I want to sort a list of dictionaries based on the presence of keys. Let's say I have a list of keys [key2,key3,key1], I need to order the list in such a way the dictionary with key2 should come first, key3 should come second and with key1 last.

I saw this answer (Sort python list of dictionaries by key if key exists) but it refers to only one key

The sorting is not based on value of the 'key'. It depends on the presence of the key and that too with a predefined list of keys.

Answer 1

Just use sorted using a list like [key1 in dict, key2 in dict, ...] as the key to sort by. Remember to reverse the result, since True (i.e. key is in dict) is sorted after False.

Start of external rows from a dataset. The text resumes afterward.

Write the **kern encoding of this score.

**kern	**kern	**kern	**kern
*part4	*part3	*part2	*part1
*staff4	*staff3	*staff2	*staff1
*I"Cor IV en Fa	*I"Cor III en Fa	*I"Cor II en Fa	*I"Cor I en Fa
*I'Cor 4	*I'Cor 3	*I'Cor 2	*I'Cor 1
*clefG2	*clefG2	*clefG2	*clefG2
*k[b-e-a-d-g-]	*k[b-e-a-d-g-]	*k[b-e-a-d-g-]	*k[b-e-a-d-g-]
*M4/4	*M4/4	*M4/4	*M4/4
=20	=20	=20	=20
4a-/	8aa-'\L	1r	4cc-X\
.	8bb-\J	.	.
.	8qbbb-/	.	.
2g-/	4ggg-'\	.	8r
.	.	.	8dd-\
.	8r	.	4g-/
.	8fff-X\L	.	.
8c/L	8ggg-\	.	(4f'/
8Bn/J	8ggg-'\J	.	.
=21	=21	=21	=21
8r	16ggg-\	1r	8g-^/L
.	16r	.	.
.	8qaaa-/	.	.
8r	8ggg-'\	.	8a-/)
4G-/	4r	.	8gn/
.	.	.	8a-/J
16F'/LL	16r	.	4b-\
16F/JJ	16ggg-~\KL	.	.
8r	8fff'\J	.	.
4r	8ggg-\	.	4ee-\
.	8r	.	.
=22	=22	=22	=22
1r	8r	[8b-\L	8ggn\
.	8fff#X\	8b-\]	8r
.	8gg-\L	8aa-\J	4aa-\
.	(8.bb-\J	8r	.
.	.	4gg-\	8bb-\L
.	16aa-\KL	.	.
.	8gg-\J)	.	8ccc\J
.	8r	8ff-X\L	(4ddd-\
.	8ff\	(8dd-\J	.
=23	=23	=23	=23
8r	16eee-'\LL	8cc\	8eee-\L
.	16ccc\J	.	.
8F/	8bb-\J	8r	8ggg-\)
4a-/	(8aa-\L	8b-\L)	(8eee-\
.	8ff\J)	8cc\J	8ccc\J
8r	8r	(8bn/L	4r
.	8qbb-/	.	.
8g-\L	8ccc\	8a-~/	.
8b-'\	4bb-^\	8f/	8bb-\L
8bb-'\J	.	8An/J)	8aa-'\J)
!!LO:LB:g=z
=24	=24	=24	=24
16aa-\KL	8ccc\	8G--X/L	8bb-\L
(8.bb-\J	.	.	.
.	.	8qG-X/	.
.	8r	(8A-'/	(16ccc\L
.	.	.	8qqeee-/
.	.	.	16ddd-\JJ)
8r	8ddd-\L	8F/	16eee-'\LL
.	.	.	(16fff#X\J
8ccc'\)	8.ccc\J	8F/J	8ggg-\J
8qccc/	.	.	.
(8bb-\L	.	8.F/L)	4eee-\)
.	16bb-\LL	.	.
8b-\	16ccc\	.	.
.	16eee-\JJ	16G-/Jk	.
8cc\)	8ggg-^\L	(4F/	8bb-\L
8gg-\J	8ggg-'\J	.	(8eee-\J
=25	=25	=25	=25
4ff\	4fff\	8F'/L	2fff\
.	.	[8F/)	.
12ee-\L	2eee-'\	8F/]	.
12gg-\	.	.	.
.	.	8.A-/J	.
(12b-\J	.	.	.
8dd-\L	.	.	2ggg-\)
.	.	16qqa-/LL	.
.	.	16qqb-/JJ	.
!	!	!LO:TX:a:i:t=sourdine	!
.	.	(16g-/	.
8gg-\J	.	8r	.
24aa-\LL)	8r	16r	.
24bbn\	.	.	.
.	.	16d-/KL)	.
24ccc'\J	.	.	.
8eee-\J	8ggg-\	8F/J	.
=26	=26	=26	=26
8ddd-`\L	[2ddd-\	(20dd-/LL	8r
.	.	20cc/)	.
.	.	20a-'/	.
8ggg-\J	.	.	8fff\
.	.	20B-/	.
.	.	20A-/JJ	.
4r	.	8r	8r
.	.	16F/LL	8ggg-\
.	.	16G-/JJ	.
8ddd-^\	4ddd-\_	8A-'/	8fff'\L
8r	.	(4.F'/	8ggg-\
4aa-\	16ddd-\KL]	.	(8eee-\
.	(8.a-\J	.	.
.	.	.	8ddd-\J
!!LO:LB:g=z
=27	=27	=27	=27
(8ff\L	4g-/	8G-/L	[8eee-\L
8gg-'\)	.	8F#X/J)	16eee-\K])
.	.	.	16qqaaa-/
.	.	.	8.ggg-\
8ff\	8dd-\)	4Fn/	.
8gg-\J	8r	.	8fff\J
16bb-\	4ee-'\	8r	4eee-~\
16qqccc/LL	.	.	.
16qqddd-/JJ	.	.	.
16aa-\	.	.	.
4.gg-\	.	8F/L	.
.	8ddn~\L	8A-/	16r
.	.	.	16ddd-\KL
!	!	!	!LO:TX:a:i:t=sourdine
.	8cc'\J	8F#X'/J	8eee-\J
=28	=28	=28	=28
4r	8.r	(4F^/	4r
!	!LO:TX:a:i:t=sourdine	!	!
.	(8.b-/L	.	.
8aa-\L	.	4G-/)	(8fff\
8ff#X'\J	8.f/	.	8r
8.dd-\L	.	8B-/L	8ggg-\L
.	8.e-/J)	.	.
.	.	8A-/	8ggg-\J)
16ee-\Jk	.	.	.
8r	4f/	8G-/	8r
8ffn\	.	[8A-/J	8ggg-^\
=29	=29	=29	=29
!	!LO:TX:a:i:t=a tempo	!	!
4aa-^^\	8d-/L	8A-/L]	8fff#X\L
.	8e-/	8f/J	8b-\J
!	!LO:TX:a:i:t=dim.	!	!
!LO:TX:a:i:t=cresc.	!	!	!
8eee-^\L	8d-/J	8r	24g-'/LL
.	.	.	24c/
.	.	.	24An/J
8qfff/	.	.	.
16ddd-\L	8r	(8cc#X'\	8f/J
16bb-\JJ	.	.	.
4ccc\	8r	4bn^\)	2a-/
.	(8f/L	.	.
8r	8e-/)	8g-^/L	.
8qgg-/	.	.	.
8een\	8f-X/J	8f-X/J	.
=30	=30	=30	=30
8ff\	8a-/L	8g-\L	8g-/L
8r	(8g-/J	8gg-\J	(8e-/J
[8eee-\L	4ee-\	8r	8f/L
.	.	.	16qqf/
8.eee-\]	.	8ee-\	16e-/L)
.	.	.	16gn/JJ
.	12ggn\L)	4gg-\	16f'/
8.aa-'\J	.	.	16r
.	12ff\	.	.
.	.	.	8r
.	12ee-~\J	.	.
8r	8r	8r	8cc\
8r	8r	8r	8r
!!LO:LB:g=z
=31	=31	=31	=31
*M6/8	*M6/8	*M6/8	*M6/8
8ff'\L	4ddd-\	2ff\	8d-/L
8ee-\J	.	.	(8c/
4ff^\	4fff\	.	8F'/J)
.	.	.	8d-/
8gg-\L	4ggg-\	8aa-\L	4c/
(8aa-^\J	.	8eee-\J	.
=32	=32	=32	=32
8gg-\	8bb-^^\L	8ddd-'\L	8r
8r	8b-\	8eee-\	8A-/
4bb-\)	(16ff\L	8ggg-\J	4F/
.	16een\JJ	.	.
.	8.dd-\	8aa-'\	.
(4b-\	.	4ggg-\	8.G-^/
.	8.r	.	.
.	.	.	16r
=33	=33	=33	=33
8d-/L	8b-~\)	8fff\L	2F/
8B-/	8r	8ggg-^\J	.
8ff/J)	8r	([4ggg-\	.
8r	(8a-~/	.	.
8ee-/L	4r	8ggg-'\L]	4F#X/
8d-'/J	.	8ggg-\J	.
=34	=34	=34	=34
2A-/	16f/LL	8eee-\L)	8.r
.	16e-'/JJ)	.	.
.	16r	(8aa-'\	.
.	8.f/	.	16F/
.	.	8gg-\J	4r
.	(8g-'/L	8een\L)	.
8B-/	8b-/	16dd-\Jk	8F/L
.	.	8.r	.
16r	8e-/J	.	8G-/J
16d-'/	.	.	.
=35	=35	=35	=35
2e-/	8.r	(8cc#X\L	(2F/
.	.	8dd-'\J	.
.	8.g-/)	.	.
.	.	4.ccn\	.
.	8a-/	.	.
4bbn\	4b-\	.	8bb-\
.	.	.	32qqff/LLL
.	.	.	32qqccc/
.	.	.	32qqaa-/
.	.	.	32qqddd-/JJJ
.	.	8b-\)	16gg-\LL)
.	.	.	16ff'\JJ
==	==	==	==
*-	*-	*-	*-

>>> dicts = [{1:2, 3:4}, {3:4}, {5:6, 7:8}]
>>> keys = [5, 3, 1]
>>> sorted(dicts, key=lambda d: [k in d for k in keys], reverse=True)
[{5: 6, 7: 8}, {1: 2, 3: 4}, {3: 4}]

This is using all the keys to break ties, i.e. in above example, there are two dicts that have the key 3, but one also has the key 1, so this one is sorted second.

Answer 2

I'd do this with:

sorted_list = sorted(dict_list, key = lambda d: next((i for (i, k) in enumerate(key_list) if k in d), len(key_list) + 1))

That uses a generator expression to find the index in the key list of the first key that's in each dictionary, then use that value as the sort key, with dicts that contain none of the keys getting len(key_list) + 1 as their sort key so they get sorted to the end.